III
Angèle
Une femme parut sur le seuil, et s’y arrêta pour jeter un regard dans le salon. Elle était grande et admirablement gracieuse dans sa taille dont une robe noire dessinait les contours. Un voile épais de dentelle noire retombait sur son visage, et pourtant je ne sais quel rayonnement de jeunesse et de beauté traversa l’atmosphère lugubre du salon.
Vénus ne se déguise pas, a dit le poète latin : incessu patuit dea ; un mouvement la trahit, un geste la dévoile. Ainsi en est-il de tous les chefs-d’œuvre de Dieu. Cachez une rose et son parfum la dénoncera.
Mais dans le vers de Virgile, Vénus marche, et c’est à son allure divine qu’elle est reconnue : celle-ci, la femme arrêtée au seuil, ne bougeait pas ; le charme étrange dont je viens de parler s’épandait de son immobilité même.

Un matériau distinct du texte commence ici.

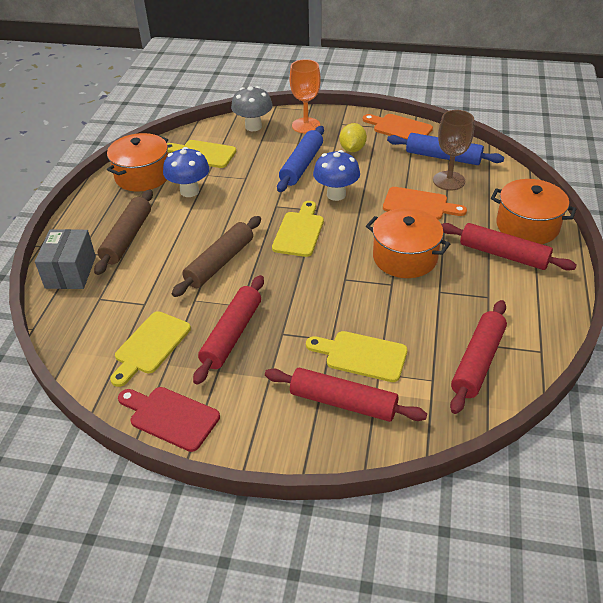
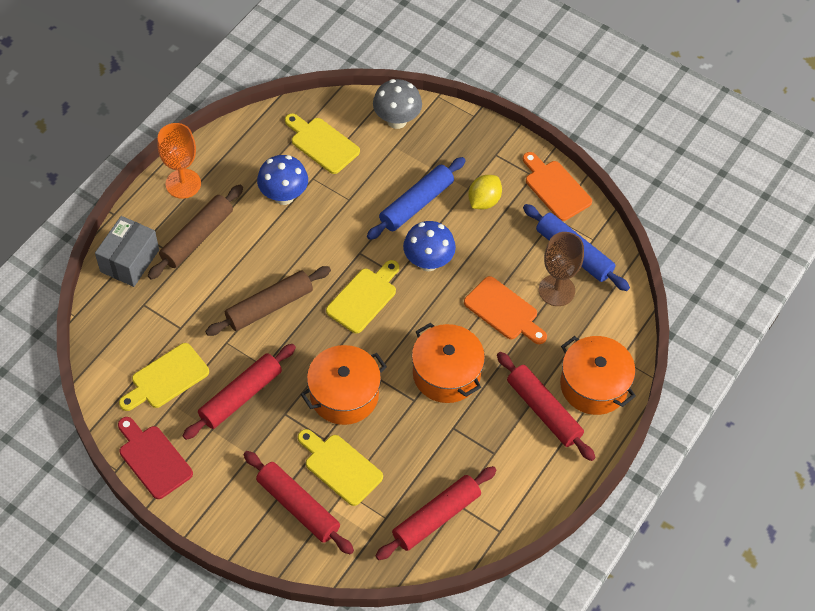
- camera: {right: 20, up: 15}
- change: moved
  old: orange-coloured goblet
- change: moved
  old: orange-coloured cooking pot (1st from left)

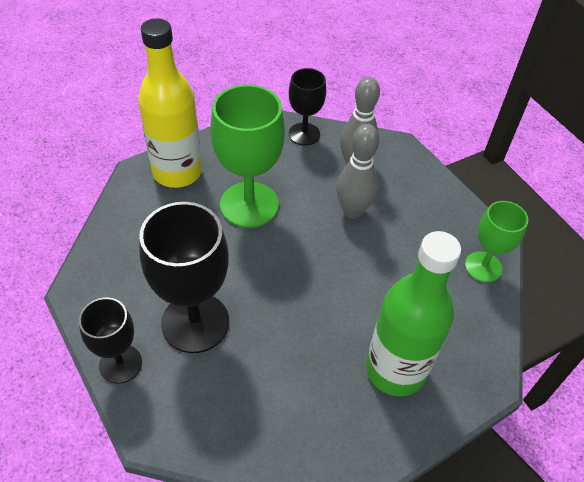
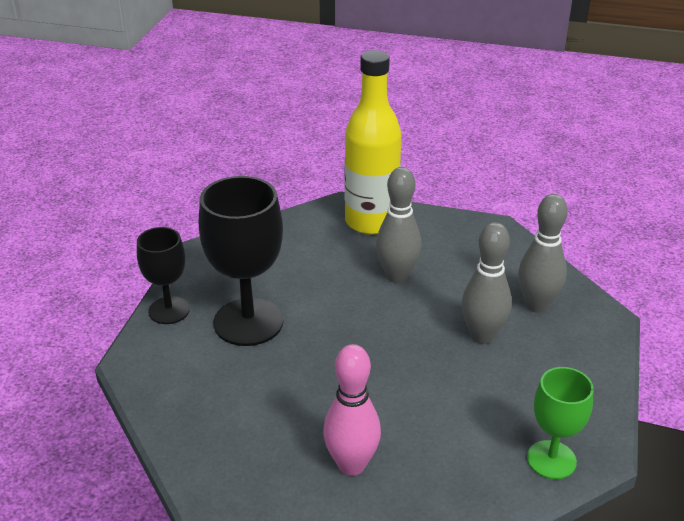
- camera: {right: 50, up: -15}
- change: replaced
  old: green drink bottle
  new: pink tenpin
- change: replaced
  old: green goblet (1st from left)
  new: ash-grey tenpin (1st from left)
- change: removed
  old: black goblet (3rd from left)

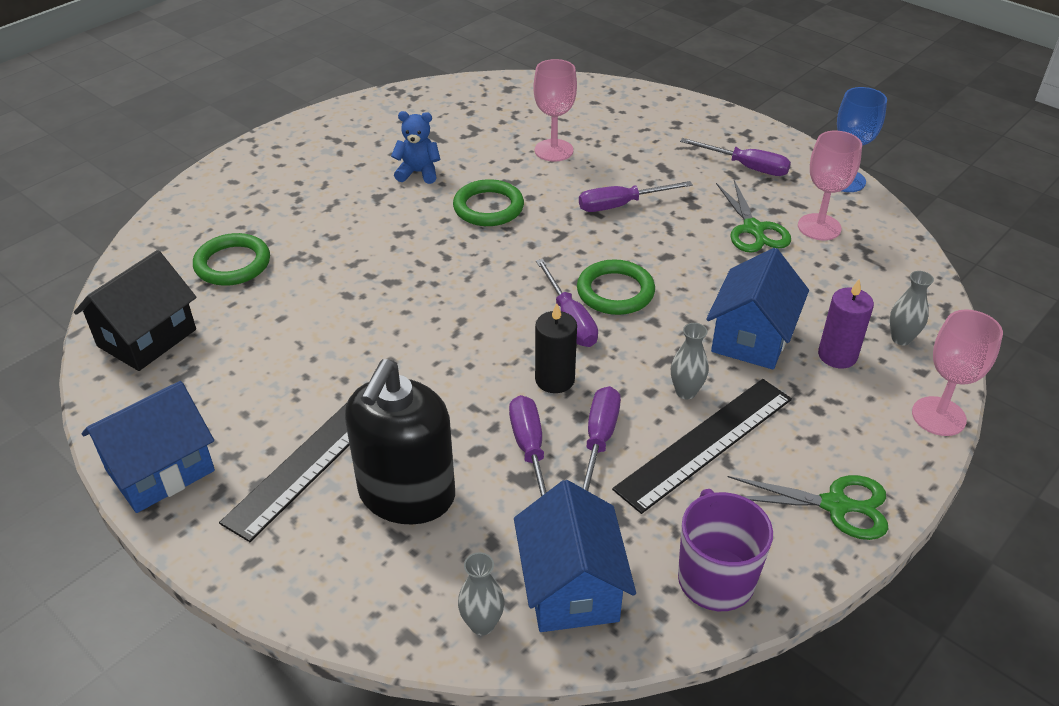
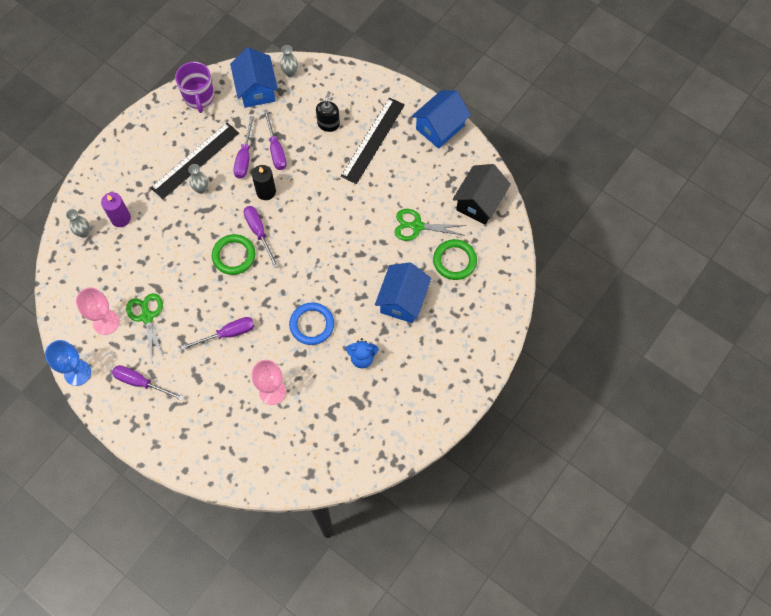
- camera: {right: 175, up: 25}
- change: recoloured
  old: green torus (2nd from left)
  new: royal blue torus
- change: resized
  old: black pump bottle
  factor: 0.53
- change: moved
  old: royal blue house (3rd from left in the first image)
  new: royal blue house (2nd from left)
- change: moved
  old: green shears (2nd from left)
- change: removed
  old: pink goblet (3rd from left)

– Angèle ! murmura le malade dont l’œil eut une lueur ardente pendant que ses pauvres joues pâles reprenaient une nuance de vie, approchez-vous de moi. Je vous remercie d’être venue.
Elle traversa aussitôt la chambre d’un pas rapide, mais silencieux. La panthère, cette créature charmante et terrible, marche sur des coussinets de velours. Le malade tremblait comme l’enfant qui a désiré violemment et qui voit tout à coup surgir son souhait accompli.
Elle s’arrêta à deux pas du chevet de son mari (car cette femme était Madame la princesse de Souzay, duchesse de Clare depuis la mort du général), à la place même où Morand était naguère.
Elle n’avait pas encore parlé, mais tout en elle disait la profonde émotion qui la poignait.
– Angèle ! répéta le malade comme s’il eût éprouvé à prononcer ce nom une volupté mortelle qui l’exaltait et le brisait à la fois, approchez-vous.
Elle obéit.
– Donnez-moi votre main.
Elle obéit encore, mais quand le malade voulut porter cette main à ses lèvres, elle la retira, disant tout bas :
– Ne faites pas cela, monsieur le duc !
Il répondit, et son accent était plein de prières :
– Ne voyez-vous pas que je vais mourir ?
L’étoffe de la robe et le voile eurent un frémissement.
– Je voudrais, dit-elle, de sa voix grave et harmonieuse comme un chant, prolonger votre vie au prix de la mienne !
Un sourire incrédule erra sur les lèvres de M. de Clare, qui murmura :
– Vous serez libre après ma mort.
Elle baissa la tête et ne répliqua point.
– Que je vous voie encore une fois, dit-il.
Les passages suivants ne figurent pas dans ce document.